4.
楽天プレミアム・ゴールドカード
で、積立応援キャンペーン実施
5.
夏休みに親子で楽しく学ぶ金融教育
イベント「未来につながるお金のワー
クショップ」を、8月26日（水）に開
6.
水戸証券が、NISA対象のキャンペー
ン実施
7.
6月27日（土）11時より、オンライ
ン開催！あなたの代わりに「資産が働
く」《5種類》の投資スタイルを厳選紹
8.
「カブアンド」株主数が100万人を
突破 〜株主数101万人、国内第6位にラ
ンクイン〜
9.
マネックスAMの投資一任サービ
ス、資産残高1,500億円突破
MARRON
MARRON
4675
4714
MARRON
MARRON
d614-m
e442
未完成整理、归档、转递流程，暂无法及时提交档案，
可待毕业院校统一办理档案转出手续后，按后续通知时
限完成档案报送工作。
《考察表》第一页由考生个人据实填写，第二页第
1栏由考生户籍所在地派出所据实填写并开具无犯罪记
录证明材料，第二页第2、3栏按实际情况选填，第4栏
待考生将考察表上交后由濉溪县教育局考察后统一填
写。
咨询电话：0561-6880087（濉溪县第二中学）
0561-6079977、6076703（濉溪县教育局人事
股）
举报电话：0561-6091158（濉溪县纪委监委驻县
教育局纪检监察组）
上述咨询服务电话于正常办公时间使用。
● ● ● ●
REQUIRED WORK => Recast every line of text in the records above as a JSON list of strings, one string per line, with blank lines left out.

RESPONSE BELOW =>
[
  "4.",
  "楽天プレミアム・ゴールドカード",
  "で、積立応援キャンペーン実施",
  "5.",
  "夏休みに親子で楽しく学ぶ金融教育",
  "イベント「未来につながるお金のワー",
  "クショップ」を、8月26日（水）に開",
  "6.",
  "水戸証券が、NISA対象のキャンペー",
  "ン実施",
  "7.",
  "6月27日（土）11時より、オンライ",
  "ン開催！あなたの代わりに「資産が働",
  "く」《5種類》の投資スタイルを厳選紹",
  "8.",
  "「カブアンド」株主数が100万人を",
  "突破 〜株主数101万人、国内第6位にラ",
  "ンクイン〜",
  "9.",
  "マネックスAMの投資一任サービ",
  "ス、資産残高1,500億円突破",
  "MARRON",
  "MARRON",
  "4675",
  "4714",
  "MARRON",
  "MARRON",
  "d614-m",
  "e442",
  "未完成整理、归档、转递流程，暂无法及时提交档案，",
  "可待毕业院校统一办理档案转出手续后，按后续通知时",
  "限完成档案报送工作。",
  "《考察表》第一页由考生个人据实填写，第二页第",
  "1栏由考生户籍所在地派出所据实填写并开具无犯罪记",
  "录证明材料，第二页第2、3栏按实际情况选填，第4栏",
  "待考生将考察表上交后由濉溪县教育局考察后统一填",
  "写。",
  "咨询电话：0561-6880087（濉溪县第二中学）",
  "0561-6079977、6076703（濉溪县教育局人事",
  "股）",
  "举报电话：0561-6091158（濉溪县纪委监委驻县",
  "教育局纪检监察组）",
  "上述咨询服务电话于正常办公时间使用。"
]